Retrieval scores and debug details are hidden from `semantic_search_code` output by default. Set `PI_SEMSEARCH_DEBUG_RETRIEVAL=1` to expose `score`, `finalScore`, `retrieval`, and `status.bestScore` while debugging.

## Installation

Install from GitHub as a Pi package:

```bash
pi install git:github.com/NikolaiUgelvik/pi-semsearch
```

Or use a local checkout while developing:

```bash
pi install /path/to/pi-semsearch
```

After changing extension code in a local checkout, reload Pi with `/reload`. If dependencies or `package.json` changed, restart Pi or reinstall/update the package.

## Configuration

Create `.pi/semsearch.json` in the project root, `semsearch.pi.json` in the project root, or `~/.pi/semsearch.json` for global defaults:

```json
{
"embedding": {
"baseURL": "https://api.openai.com/v1",
"apiKeyEnv": "OPENAI_API_KEY",
"model": "text-embedding-3-small",
"dimensions": 1536
},
"hyde": {
"threshold": 0.35
}
}
```

You can also set `PI_SEMSEARCH_CONFIG=/path/to/semsearch.json`.
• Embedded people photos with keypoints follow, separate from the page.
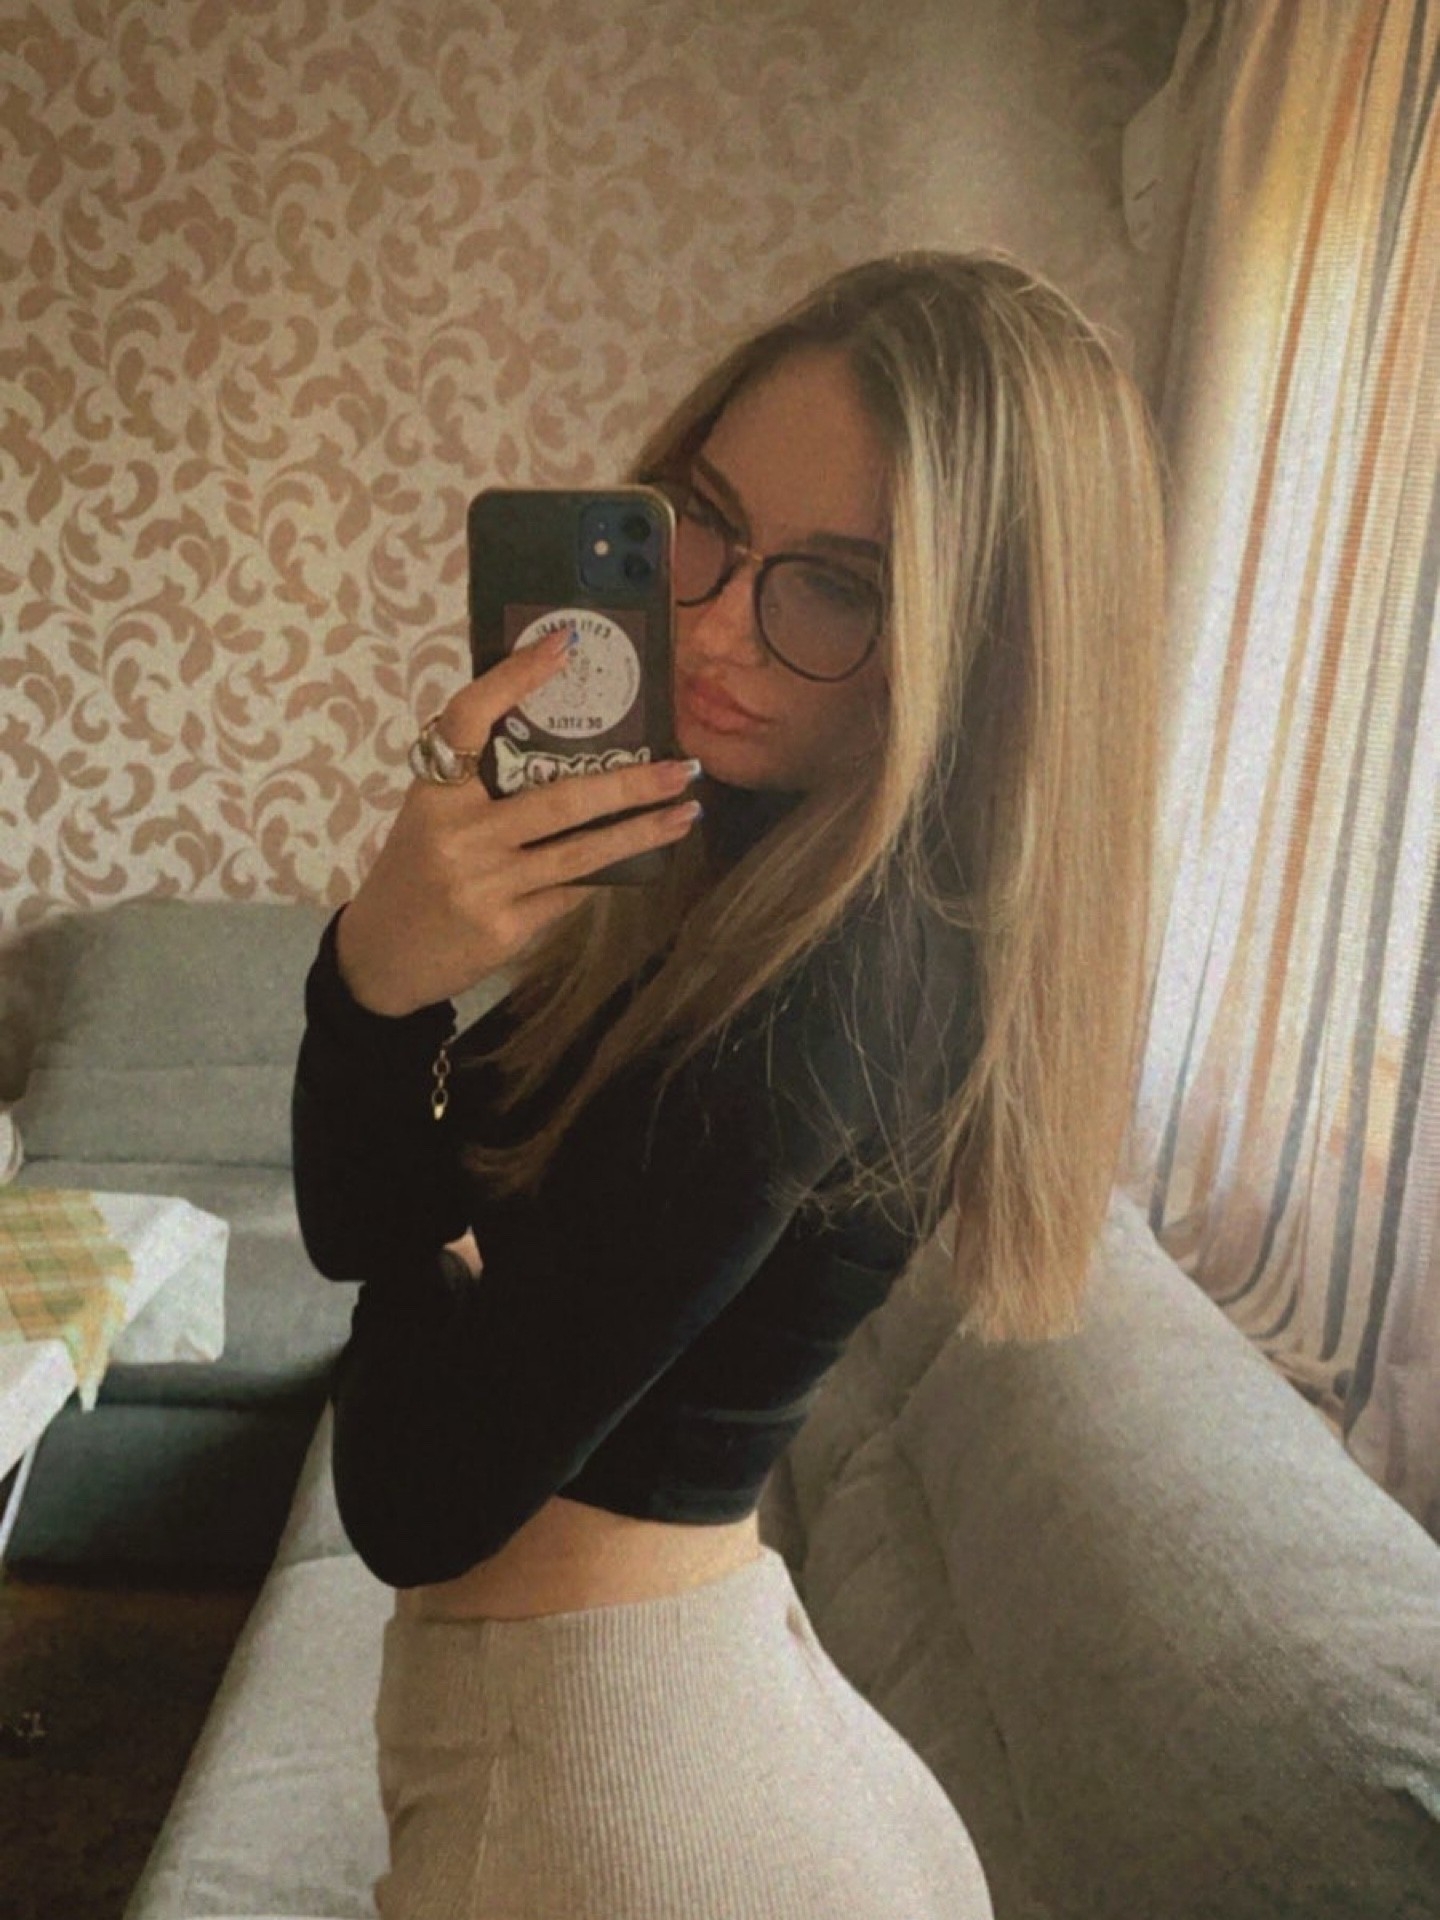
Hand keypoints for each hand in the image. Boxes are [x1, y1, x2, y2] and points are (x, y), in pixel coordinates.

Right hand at [336, 634, 702, 1015]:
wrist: (383, 958)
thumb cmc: (414, 872)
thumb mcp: (430, 817)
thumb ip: (478, 784)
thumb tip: (566, 740)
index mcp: (433, 793)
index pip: (469, 719)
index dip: (514, 678)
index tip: (564, 644)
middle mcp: (458, 835)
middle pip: (560, 798)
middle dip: (630, 782)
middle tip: (683, 766)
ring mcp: (484, 885)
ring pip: (581, 852)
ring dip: (641, 831)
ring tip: (685, 812)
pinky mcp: (506, 928)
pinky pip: (571, 892)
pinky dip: (603, 873)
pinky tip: (638, 858)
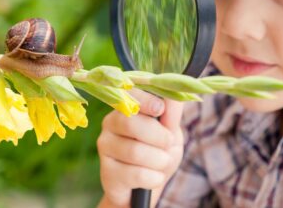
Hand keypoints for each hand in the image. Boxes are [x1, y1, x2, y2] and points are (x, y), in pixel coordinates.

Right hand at [97, 89, 183, 207]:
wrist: (147, 188)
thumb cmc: (158, 153)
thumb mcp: (170, 132)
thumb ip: (171, 113)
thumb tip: (176, 93)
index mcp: (125, 109)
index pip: (128, 96)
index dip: (144, 100)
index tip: (160, 108)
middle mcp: (110, 124)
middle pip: (131, 123)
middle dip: (158, 136)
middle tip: (168, 143)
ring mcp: (105, 148)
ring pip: (135, 151)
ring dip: (159, 160)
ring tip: (162, 162)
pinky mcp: (107, 173)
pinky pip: (136, 174)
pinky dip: (154, 177)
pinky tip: (154, 177)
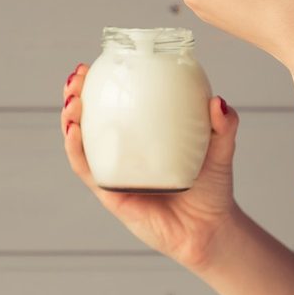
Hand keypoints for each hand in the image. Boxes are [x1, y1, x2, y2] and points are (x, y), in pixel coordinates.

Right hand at [60, 64, 242, 272]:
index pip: (118, 103)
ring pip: (81, 141)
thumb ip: (224, 125)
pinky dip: (76, 149)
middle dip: (75, 95)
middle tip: (76, 78)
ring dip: (69, 118)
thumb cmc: (213, 188)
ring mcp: (115, 171)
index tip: (95, 63)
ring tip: (71, 99)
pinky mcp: (110, 193)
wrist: (209, 230)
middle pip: (90, 118)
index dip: (101, 83)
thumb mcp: (221, 149)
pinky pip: (88, 169)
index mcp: (145, 134)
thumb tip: (217, 101)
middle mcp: (125, 151)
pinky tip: (75, 130)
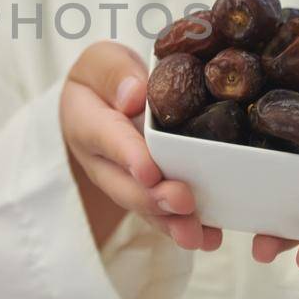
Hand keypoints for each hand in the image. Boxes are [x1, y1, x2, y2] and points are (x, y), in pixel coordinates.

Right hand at [60, 41, 222, 251]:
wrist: (103, 104)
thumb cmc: (106, 78)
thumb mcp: (103, 61)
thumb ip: (114, 73)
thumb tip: (134, 95)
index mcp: (87, 121)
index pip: (106, 137)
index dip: (128, 155)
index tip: (149, 170)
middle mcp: (103, 162)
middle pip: (125, 185)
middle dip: (154, 198)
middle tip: (182, 202)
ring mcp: (125, 183)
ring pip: (145, 207)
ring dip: (171, 222)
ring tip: (196, 235)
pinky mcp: (148, 195)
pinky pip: (163, 215)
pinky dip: (185, 227)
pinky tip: (211, 238)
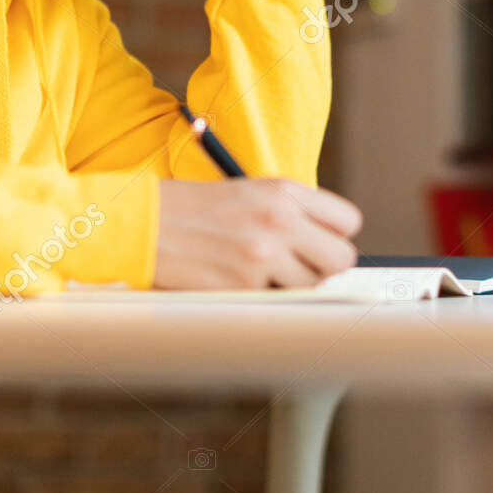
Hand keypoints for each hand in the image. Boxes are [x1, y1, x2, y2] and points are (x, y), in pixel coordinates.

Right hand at [152, 177, 362, 289]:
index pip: (348, 222)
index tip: (317, 242)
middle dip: (325, 267)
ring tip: (261, 271)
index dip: (335, 236)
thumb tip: (329, 248)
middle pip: (341, 259)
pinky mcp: (244, 286)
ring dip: (292, 286)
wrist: (145, 223)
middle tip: (298, 265)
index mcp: (284, 191)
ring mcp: (263, 255)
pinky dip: (262, 296)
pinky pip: (276, 300)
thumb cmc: (197, 209)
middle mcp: (280, 220)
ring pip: (312, 287)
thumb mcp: (251, 193)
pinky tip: (236, 279)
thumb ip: (292, 214)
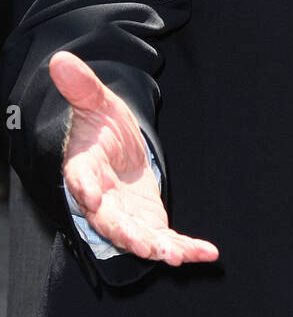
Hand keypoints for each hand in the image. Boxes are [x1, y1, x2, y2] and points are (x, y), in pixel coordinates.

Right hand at [51, 50, 218, 264]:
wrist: (114, 146)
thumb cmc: (100, 126)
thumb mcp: (96, 103)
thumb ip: (82, 87)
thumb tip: (60, 60)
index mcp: (84, 169)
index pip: (80, 178)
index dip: (84, 188)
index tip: (90, 197)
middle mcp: (101, 200)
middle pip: (110, 221)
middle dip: (128, 235)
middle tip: (146, 245)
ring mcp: (124, 215)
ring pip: (138, 237)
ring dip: (159, 248)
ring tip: (179, 256)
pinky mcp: (147, 223)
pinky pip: (166, 240)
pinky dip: (186, 249)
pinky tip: (208, 254)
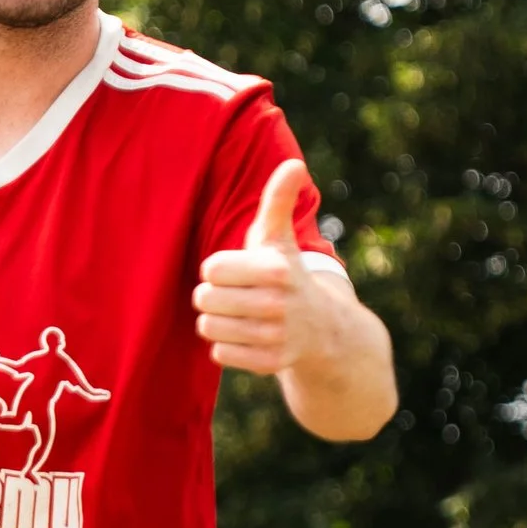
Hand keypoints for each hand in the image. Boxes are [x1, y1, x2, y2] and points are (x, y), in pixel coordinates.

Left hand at [194, 158, 335, 375]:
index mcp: (277, 269)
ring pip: (208, 327)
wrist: (322, 330)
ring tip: (236, 314)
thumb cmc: (286, 273)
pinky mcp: (269, 363)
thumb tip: (294, 164)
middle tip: (234, 295)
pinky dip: (226, 345)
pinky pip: (219, 353)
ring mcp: (275, 337)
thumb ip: (278, 200)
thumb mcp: (280, 237)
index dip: (217, 269)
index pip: (210, 270)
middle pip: (204, 299)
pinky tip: (245, 336)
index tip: (237, 270)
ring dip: (216, 320)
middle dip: (212, 296)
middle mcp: (279, 304)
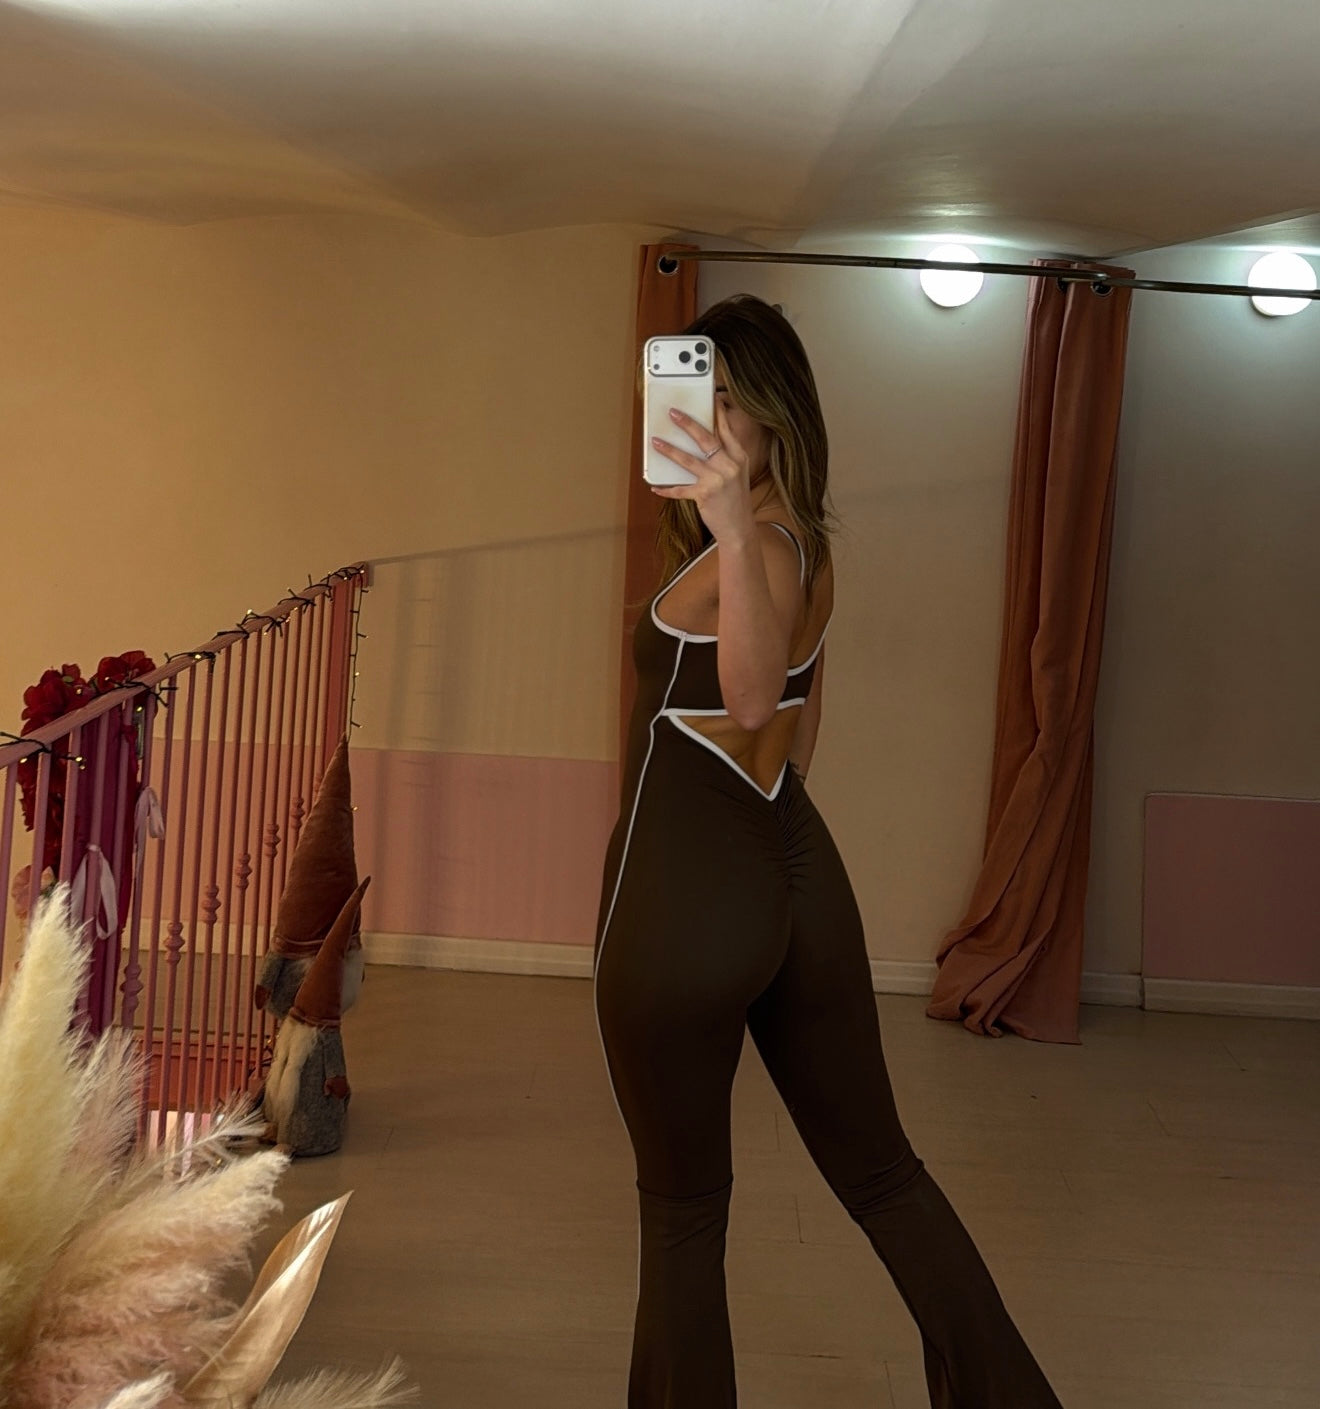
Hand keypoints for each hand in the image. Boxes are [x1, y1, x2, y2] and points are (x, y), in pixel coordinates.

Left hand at [650, 403, 756, 544]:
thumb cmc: (735, 501)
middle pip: (706, 438)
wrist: (739, 529)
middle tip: (673, 413)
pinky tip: (656, 487)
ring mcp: (717, 480)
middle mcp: (730, 465)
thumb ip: (724, 458)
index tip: (709, 398)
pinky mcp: (705, 495)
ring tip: (655, 442)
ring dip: (670, 450)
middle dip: (688, 423)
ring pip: (688, 460)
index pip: (726, 429)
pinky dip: (667, 489)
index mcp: (739, 457)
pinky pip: (681, 489)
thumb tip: (700, 443)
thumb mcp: (736, 475)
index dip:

Minimal environment-based configuration is supported:

```bash
export OPENAI_API_KEY=...
export PI_SEMSEARCH_EMBEDDING_MODEL=text-embedding-3-small
# optional; defaults to https://api.openai.com/v1
export PI_SEMSEARCH_EMBEDDING_BASE_URL=https://api.openai.com/v1
```

HyDE is enabled by default when embeddings are configured, and uses Pi's active model for query expansion. Disable it with `"hyde": { "enabled": false }`. You can also pin HyDE to an explicit OpenAI-compatible chat provider:

```json
{
"embedding": {
"baseURL": "https://api.openai.com/v1",
"apiKeyEnv": "OPENAI_API_KEY",
"model": "text-embedding-3-small"
},
"hyde": {
"baseURL": "https://openrouter.ai/api/v1",
"apiKeyEnv": "OPENROUTER_API_KEY",
"model": "openai/gpt-4o-mini",
"threshold": 0.35
}
}
```

## Cache and database location

Indexes are stored as SQLite databases outside the repository by default:

```text
${XDG_CACHE_HOME:-~/.cache}/pi/semsearch//index.sqlite
```

Override the cache root with either:

```json
{
"cacheDir": "/some/path"
}
```

or:

```bash
export PI_SEMSEARCH_CACHE_DIR=/some/path
```

## Commands

- `/semsearch-refresh` — force-refresh the pi-semsearch index for the current project.

## Development

Use Node `24.x` and npm `11.x`:

```bash
npm install
npm run check
npm run typecheck
npm test
npm run build
```

On Node 24, if native `tree-sitter` builds from source, use:

```bash
CXXFLAGS='-std=c++20' npm install
```

The package uses native Tree-sitter grammar bindings, `better-sqlite3`, `sqlite-vec`, and Vitest for tests.

## Notes

The Pi package manifest loads extensions from `extensions/`; `extensions/pi-semsearch.ts` delegates to the implementation in `src/`. Runtime code uses Pi's extension API (`pi.registerTool`, `pi.registerCommand`, and lifecycle events) and Node file APIs so it can run under Pi's extension loader.